In an opinion piece for Time magazine, prominent lawyer and Uyghur rights advocate Nury Turkel urged the U.S. government to sign newly passed legislation to sanction Chinese officials in Xinjiang Uyghur Autonomous Region (XUAR), and to push on to further action.
Last month, the Uyghur Human Rights Policy Act, which would sanction Chinese officials for their persecution of Uyghur people in XUAR, passed through both Houses of Congress with overwhelming bipartisan support.
Under the bill, these officials would be subject to visa bans and financial sanctions, Uyghurs on American soil would be protected from Chinese government harassment by the FBI, and the U.S. government would be required to report on human rights abuses in XUAR.
Turkel applauded Congress for this historic step and called on the U.S. government to implement the law, urging sanctions on Communist Party Secretary Chen Quanguo and Political and Legal Affairs Commission Chief Zhu Hailun in particular—according to Turkel, just two of many complicit officials.

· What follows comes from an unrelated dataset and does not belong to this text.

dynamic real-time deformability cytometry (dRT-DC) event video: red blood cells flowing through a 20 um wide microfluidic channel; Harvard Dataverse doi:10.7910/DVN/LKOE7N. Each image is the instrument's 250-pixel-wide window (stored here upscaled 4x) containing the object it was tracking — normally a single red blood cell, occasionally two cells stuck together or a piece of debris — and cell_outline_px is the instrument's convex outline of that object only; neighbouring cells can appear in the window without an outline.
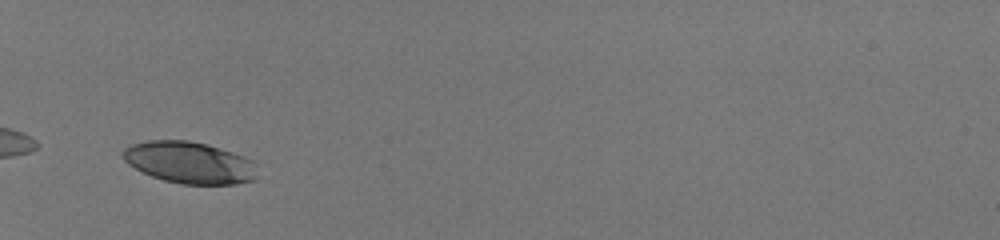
{"species": "human", "species_latin": "Homo sapiens", "temperature_condition": "room temperature", "stored_images_in_passage": 17, "camera_frame_rate_fps": 3000, "um_per_image_px": 0.085, "donor": {"sex": "male"}, "frame": {"image": 1, "passage_image": 1, "time_ms": 0.0, "image_size_px": [1000, 240], "cell_outline_px": [[256, 180], [236, 184], [180, 184], [164, 180], [152, 176], [128, 164], [124, 160], [120, 152], [124, 148], [132, 144], [148, 140], [188, 140], [204, 144], [232, 152], [244, 156], [252, 160], [256, 176]], "centroid_in_image_um": [16.07, 13.82], "position_along_channel_um": 68.9, "area_um2": 32.54}}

Turkel also called on Congress to pass a follow-up bill, the Uyghur Forced Labor Prevention Act, that would designate any goods from XUAR as produced by forced labor and block them via U.S. Customs and Border Patrol (CBP)
Turkel writes for Time:
This is the first law in history dedicated to promoting the rights of Uyghurs and other Muslims in China, who have faced systematic persecution as a result of their religious beliefs. The passage of the Uyghur Human Rights Policy Act comes after years of effort. Just a few years ago, few Americans had heard about the plight of the Uyghur people. Now, senior U.S. government officials regularly champion our cause. Secretary Pompeo has raised the Uyghur issue publicly more than two dozen times since last fall including to call China’s treatment of the Uyghur as the “stain on the century.”
Ensuring that Uyghur Muslims, Tibetan Buddhists, Christians, and all Chinese citizens can worship as they choose will require even more years of hard work. Yet, the first time in years, I have some reason for optimism.
Since 2017, over one million Uyghurs and other members of Turkic and Muslim-majority ethnic groups have been detained in XUAR.
Many detainees are forced to work in camps and in factories across China, with Apple, Nike, and other major Western multinationals reportedly complicit through their supply chains.
The current system of detention and forced labor is the culmination of decades of repression in the region; Turkel himself was born in a reeducation camp, and was granted political asylum after coming to the U.S. in 1995.
Turkel co-founded the Uyghur Human Rights Project in 2003, and after nearly two decades of advocacy was appointed last month to the U.S. Commission on International Religious Freedom (USCIRF).
The Uyghur Human Rights Project is backing Freedom United’s campaign calling on the Chinese government to end its system of forced labor, which has gathered over 20,000 signatures since launching in April.